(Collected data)
# # # #

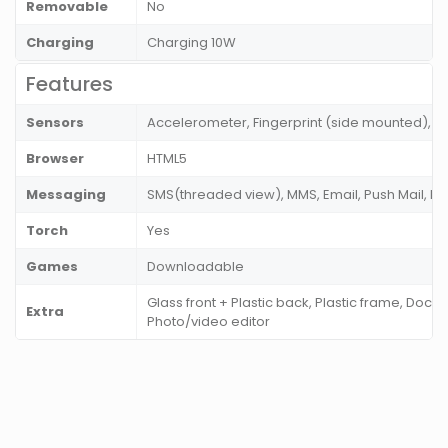
Removable
No
Charging
Charging 10W
Features
Sensors
Accelerometer, Fingerprint (side mounted), P
Browser
HTML5
Messaging
SMS(threaded view), MMS, Email, Push Mail, I
Torch
Yes
Games
Downloadable
Glass front + Plastic back, Plastic frame, Docu
Extra
Photo/video editor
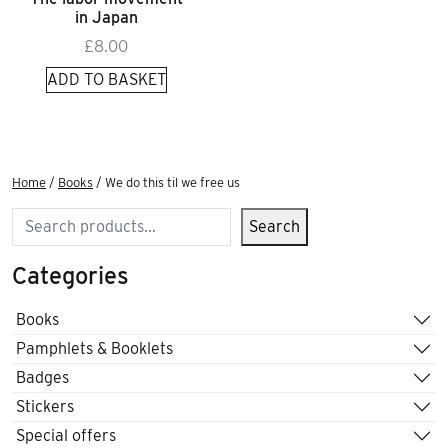
in Japan
£
8.00
ADD TO BASKET
Home
/
Books
/ We do this til we free us
Search
Search
Categories
Books
Pamphlets & Booklets
Badges
Stickers
Special offers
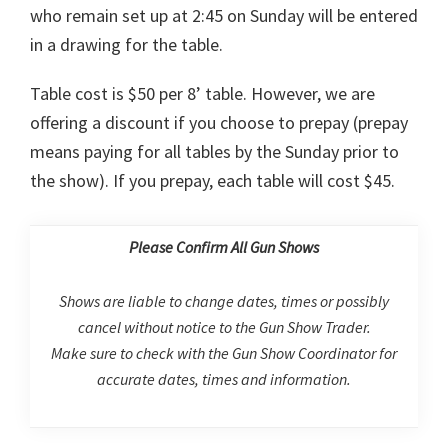
who remain set up at 2:45 on Sunday will be entered
in a drawing for the table.
Table cost is $50 per 8’ table. However, we are
offering a discount if you choose to prepay (prepay
means paying for all tables by the Sunday prior to
the show). If you prepay, each table will cost $45.
Please Confirm All Gun Shows
Shows are liable to change dates, times or possibly
cancel without notice to the Gun Show Trader.
Make sure to check with the Gun Show Coordinator for
accurate dates, times and information.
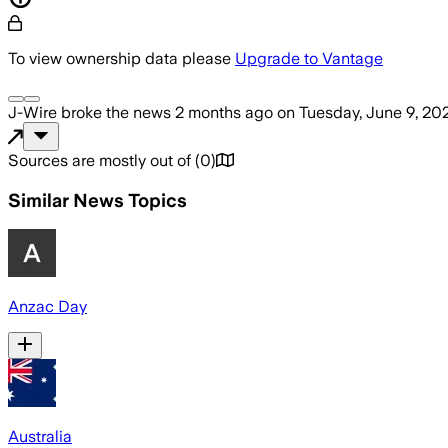
To view ownership data please
Upgrade to Vantage
J-Wire
broke the news
2 months ago
on
Tuesday, June 9, 20
Sources are mostly out of
(
0
)
Similar News Topics
Anzac Day
Australia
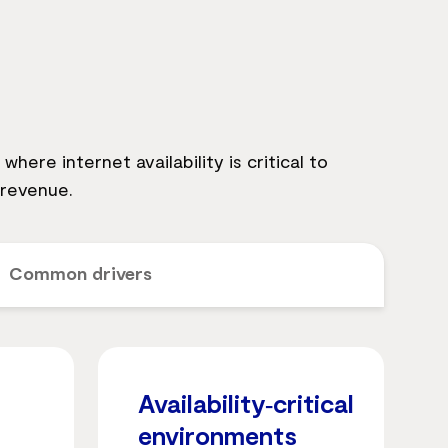
here internet availability is critical to
 revenue.
Common drivers
Availability‑critical
environments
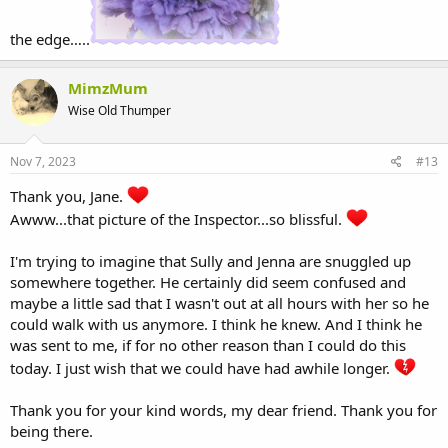
the edge…..
MimzMum
Wise Old Thumper
Nov 7, 2023
#13
Thank you, Jane.
Awww...that picture of the Inspector...so blissful.
I'm trying to imagine that Sully and Jenna are snuggled up
somewhere together. He certainly did seem confused and
maybe a little sad that I wasn't out at all hours with her so he
could walk with us anymore. I think he knew. And I think he
was sent to me, if for no other reason than I could do this
today. I just wish that we could have had awhile longer.
Thank you for your kind words, my dear friend. Thank you for
being there.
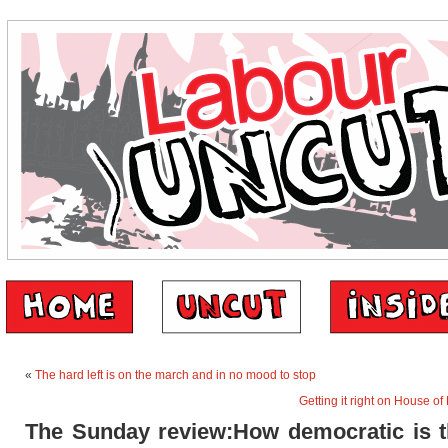
«
The hard left is on the march and in no mood to stop
Getting it right on House of
The Sunday review:How democratic is 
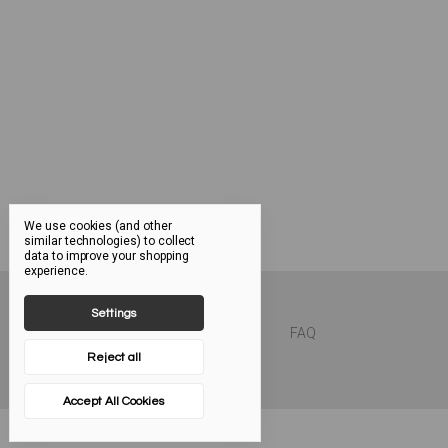
We use cookies (and other
similar technologies) to collect
data to improve your shopping
experience.
Settings
FAQ
Reject all
Accept All Cookies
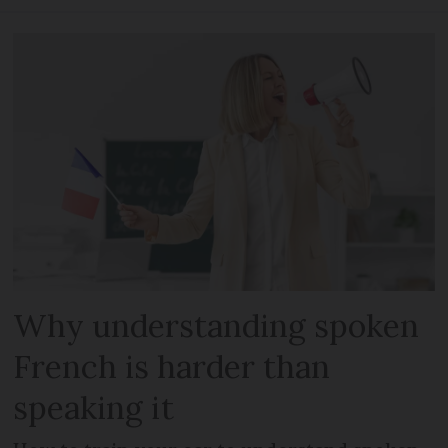
Why understanding spoken
French is harder than
speaking it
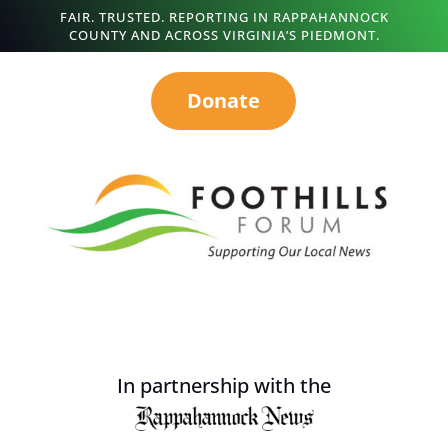
FAIR. TRUSTED. REPORTING IN RAPPAHANNOCK
COUNTY AND ACROSS VIRGINIA’S PIEDMONT.
Donate
In partnership with the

# # # #

Please find, in the entries above, every line where "that" occurs, and copy it.

> [REPLY TO THE EXERCISE]
Awww...that picture of the Inspector...so blissful.
I'm trying to imagine that Sully and Jenna are snuggled up
maybe a little sad that I wasn't out at all hours with her so he
today. I just wish that we could have had awhile longer.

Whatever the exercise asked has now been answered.